Step 1: Formulate the equation using the provided matrix.
Given the equation \( A^2 - 4 + kI_2 = 0 \), we first compute \( A^2 \) for the matrix \( A = \begin{bmatrix} 2 & -1 \\ -1 & 2 \end{bmatrix} \).
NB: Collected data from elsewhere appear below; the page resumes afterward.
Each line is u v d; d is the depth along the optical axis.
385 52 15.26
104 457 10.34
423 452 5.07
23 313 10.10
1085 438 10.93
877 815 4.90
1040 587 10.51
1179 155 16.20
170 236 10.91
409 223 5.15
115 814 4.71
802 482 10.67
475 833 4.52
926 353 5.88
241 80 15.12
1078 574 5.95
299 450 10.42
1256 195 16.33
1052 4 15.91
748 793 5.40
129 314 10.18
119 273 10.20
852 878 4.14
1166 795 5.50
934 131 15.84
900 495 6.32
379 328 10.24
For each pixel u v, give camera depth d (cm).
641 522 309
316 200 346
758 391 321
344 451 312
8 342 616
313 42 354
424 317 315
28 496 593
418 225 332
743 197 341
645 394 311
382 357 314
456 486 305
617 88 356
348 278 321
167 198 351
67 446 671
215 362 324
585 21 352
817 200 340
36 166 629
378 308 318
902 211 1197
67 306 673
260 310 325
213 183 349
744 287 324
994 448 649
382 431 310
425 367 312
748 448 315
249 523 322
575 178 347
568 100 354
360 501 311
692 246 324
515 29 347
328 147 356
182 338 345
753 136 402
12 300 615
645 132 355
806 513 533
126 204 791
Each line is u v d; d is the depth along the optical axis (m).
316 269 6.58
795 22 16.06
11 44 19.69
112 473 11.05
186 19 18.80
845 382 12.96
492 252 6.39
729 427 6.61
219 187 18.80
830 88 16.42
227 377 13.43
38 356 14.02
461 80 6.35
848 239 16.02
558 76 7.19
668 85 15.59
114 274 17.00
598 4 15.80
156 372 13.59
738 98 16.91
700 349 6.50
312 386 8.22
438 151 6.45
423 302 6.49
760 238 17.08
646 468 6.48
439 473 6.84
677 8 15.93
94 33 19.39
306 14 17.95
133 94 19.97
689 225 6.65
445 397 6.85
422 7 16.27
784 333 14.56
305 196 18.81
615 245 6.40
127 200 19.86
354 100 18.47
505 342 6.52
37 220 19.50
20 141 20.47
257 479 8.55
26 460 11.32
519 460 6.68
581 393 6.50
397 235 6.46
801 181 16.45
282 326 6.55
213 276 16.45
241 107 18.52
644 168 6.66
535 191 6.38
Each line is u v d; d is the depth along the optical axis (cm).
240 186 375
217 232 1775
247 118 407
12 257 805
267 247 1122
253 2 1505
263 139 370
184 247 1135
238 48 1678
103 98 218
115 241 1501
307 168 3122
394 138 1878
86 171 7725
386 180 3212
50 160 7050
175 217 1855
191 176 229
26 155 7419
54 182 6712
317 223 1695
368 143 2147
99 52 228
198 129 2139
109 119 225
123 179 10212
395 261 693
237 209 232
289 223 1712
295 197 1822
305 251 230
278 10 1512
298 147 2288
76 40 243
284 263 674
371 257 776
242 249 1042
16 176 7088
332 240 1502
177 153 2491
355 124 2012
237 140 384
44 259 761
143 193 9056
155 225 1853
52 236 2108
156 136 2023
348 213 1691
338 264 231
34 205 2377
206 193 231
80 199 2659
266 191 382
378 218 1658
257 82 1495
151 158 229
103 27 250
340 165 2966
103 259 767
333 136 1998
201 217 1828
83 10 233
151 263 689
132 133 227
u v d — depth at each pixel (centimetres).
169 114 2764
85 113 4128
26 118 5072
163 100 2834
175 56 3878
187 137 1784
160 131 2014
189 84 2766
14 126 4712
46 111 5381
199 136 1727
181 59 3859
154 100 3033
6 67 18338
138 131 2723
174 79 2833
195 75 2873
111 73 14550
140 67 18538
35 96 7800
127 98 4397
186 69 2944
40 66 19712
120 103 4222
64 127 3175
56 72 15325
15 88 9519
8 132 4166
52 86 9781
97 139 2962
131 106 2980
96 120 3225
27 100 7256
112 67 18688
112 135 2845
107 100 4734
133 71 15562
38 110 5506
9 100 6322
The calculation of \( A^2 \) is as follows: \[ A^2 = A \times A = \begin{bmatrix} 2 & -1 \\ -1 & 2 \end{bmatrix} \begin{bmatrix} 2 & -1 \\ -1 & 2 \end{bmatrix} = \begin{bmatrix} 5 & -4 \\ -4 & 5 \end{bmatrix} \] Step 2: Substitute into the equation.
\[ A^2 - 4I_2 + kI_2 = \begin{bmatrix} 5 & -4 \\ -4 & 5 \end{bmatrix} - 4I_2 + kI_2 \] \[ = \begin{bmatrix} 5 & -4 \\ -4 & 5 \end{bmatrix} - \begin{bmatrix} 4 & 0 \\ 0 & 4 \end{bmatrix} + \begin{bmatrix} k & 0 \\ 0 & k \end{bmatrix} \] \[ = \begin{bmatrix} 1 + k & -4 \\ -4 & 1 + k \end{bmatrix} \] Step 3: Solve for \(k\).
For the matrix to equal zero, we require: \[ 1 + k = 0 \quad \text{and} \quad -4 = 0 \] However, the second condition, \(-4 = 0\), is not possible.
Conclusion: Therefore, the equation \(A^2 - 4 + kI_2 = 0\) has no real solution for \(k\).